This is no doubt why the word itself has retained its power for more than 800 years, despite attempts to trivialise it. There are a few words - sweet is perhaps another - of which this can be said.

'Alexander the coppersmith did me much evil,' wrote St Paul, according to the 1611 translation. Whatever the coppersmith's offence, it was plainly not on a par with what Satan was believed to have done in Eden, which was also evil. But in the 16th and 17th centuries, evil was a versatile word. It did for everything between the unspeakable and the mildly inconvenient. You could apply it to such commonplace things as bad meat, or say 'These eggs are evil', and even 100 years ago it could mean merely 'unlucky', which was all people meant when they complained of some possibly minor annoyance having happened 'in an evil hour'.
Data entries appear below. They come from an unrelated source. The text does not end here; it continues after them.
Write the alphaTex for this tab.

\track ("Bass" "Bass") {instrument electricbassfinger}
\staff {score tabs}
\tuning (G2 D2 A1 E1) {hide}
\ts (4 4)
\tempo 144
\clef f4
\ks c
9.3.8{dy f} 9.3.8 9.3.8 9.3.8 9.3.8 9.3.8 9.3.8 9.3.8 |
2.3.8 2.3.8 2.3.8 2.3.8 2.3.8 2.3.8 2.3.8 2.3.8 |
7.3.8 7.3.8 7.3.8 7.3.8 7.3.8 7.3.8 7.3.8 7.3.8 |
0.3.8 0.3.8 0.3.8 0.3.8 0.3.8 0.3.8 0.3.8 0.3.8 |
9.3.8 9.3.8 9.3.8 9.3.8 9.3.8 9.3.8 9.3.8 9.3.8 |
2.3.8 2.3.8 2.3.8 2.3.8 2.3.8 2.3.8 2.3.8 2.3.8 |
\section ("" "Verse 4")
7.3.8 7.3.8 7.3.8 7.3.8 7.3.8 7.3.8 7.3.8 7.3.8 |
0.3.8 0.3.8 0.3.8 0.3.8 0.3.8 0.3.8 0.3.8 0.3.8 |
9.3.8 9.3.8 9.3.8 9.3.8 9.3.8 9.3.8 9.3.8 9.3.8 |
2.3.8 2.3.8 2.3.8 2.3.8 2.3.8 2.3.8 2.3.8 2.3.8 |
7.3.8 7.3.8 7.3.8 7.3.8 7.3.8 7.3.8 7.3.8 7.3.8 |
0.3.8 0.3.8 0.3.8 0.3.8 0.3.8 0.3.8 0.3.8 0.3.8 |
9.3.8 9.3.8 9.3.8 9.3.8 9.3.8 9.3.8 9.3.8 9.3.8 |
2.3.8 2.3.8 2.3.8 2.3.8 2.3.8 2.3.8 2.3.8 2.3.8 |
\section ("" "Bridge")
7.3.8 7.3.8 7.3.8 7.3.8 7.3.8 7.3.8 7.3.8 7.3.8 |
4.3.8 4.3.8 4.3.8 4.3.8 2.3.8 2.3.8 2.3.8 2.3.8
In our own time the definition has narrowed; unless we are being slightly old-fashioned, we seldom use evil for such occasions. It has has actually gained strength. We keep it in store, so that when we do bring it out we really are indignant and frightened. The same can hardly be said of its near-synonym wicked, a big word in its heyday, when it was probably more damning of a person than evil, but now so debased that it can quite properly be used of nothing more terrible than a mischievous grin. When children say 'wicked]' they most likely mean 'delightful'.

That is the more usual way with words - the strong ones are the most vulnerable. Sin and sinful might still have struck awe in us as they once did, but they imply a belief, not universally held, in the existence of divine law. Evil remains our only word for humankind at its worst.